What Doomed the Great City of Cahokia? Not Ecological Hubris, Study Says

That finding is in keeping with our knowledge of Cahokian agriculture, says Jane Mt. Pleasant, professor emeritus of agricultural science at Cornell University who was not involved in the study. While Cahokians cleared some land in the uplands, Dr. Mt. Pleasant said, the amount of land used remained stable. While heavy plow techniques quickly exhausted soil and led to the clearing of forests for new farmland, hand tool-wielding Cahokians managed their rich landscape carefully.

Dr. Mt. Pleasant, who is of Tuscarora ancestry, said that for most academics, there is an assumption “that Indigenous peoples did everything wrong.” But she said, “There’s just no indication that Cahokian farmers caused any sort of environmental trauma.”

If anything, says John E. Kelly, an archaeologist at Washington University in St. Louis, the explanation of a Cahokia battered by denuded bluffs and flooding actually reflects how later European settlers used the area’s land. In the 1860s, bluffs upstream from Cahokia were cleared for coal mining, causing enough localized flooding to bury some of the settlement’s sites. European deforestation created a deep overlying layer of eroded sediment, distinct from the soils of the pre-contact floodplain.

“What Caitlin has done in a very straightforward fashion is look at the evidence, and there’s very little evidence to support the western view of what native people are doing,” Dr. Kelly said.

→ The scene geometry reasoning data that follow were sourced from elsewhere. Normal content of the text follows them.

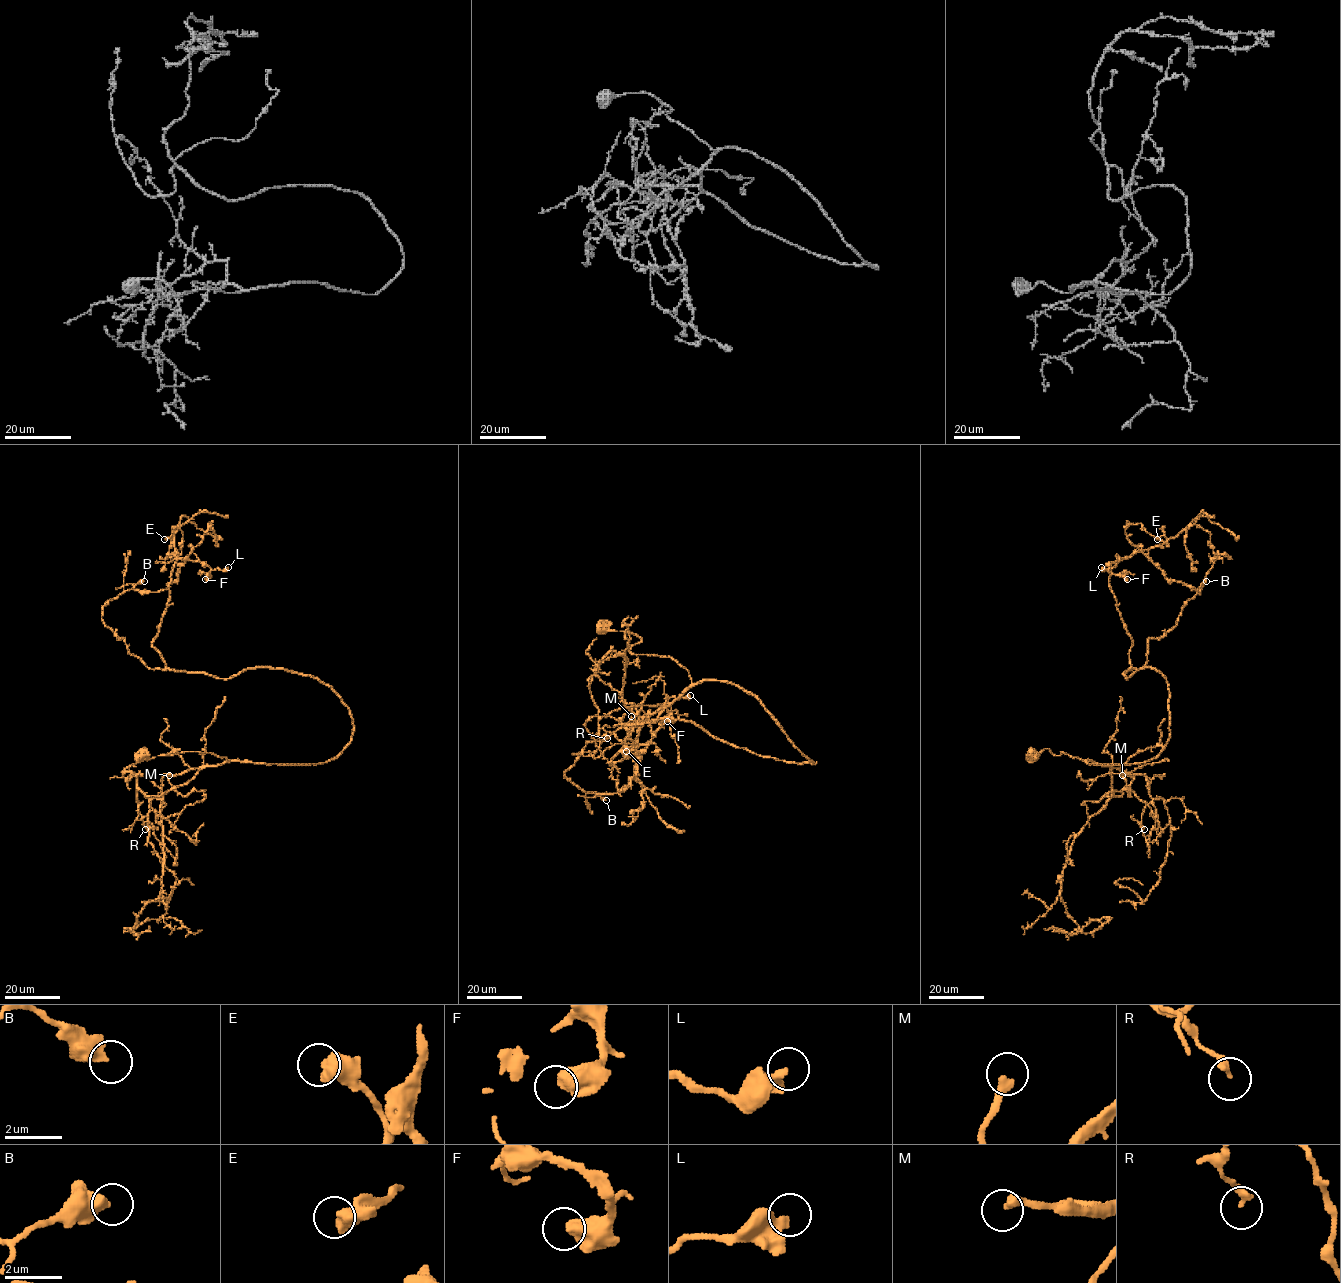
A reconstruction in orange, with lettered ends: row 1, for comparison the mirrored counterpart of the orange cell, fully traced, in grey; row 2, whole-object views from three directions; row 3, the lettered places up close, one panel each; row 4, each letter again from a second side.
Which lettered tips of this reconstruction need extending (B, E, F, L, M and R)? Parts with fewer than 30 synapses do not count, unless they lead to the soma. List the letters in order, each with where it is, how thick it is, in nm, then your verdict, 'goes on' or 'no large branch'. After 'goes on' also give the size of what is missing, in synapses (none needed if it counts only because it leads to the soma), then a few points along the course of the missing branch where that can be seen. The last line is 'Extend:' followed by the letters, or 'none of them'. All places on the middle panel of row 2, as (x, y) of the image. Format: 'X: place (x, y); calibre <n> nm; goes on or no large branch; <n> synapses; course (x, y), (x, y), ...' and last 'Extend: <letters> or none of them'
B: place (606, 800); calibre 480 nm; no large branch
E: place (626, 751); calibre 600 nm; no large branch
F: place (667, 721); calibre 600 nm; no large branch
L: place (690, 695); calibre 400 nm; no large branch
M: place (631, 716); calibre 320 nm; goes on; 50 synapses; course (631, 716), (637, 705), (639, 687), (647, 674), (627, 643), (638, 637)
R: place (607, 738); calibre 260 nm; no large branch
Extend: M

Why, then, did Cahokia disappear? Environmental factors, like drought from the Little Ice Age (1303-1860), may have played a role in the city’s slow abandonment. But changes in the inhabitants’ politics and culture shouldn’t be overlooked, Dr. Mt. Pleasant said. By the 1300s, many of the great mounds of Central Cahokia stood abandoned, and life in the city had seemingly shifted to something more decentralized. Nor did the peoples of Cahokia vanish; some eventually became the Osage Nation.

Outside of natural disasters like the volcanic eruption that destroyed Pompeii, Dr. Rankin notes, the abandonment of a city tends not to happen all at once. It’s more like a natural progression as people slowly ebb out of an urban environment that stops meeting their needs.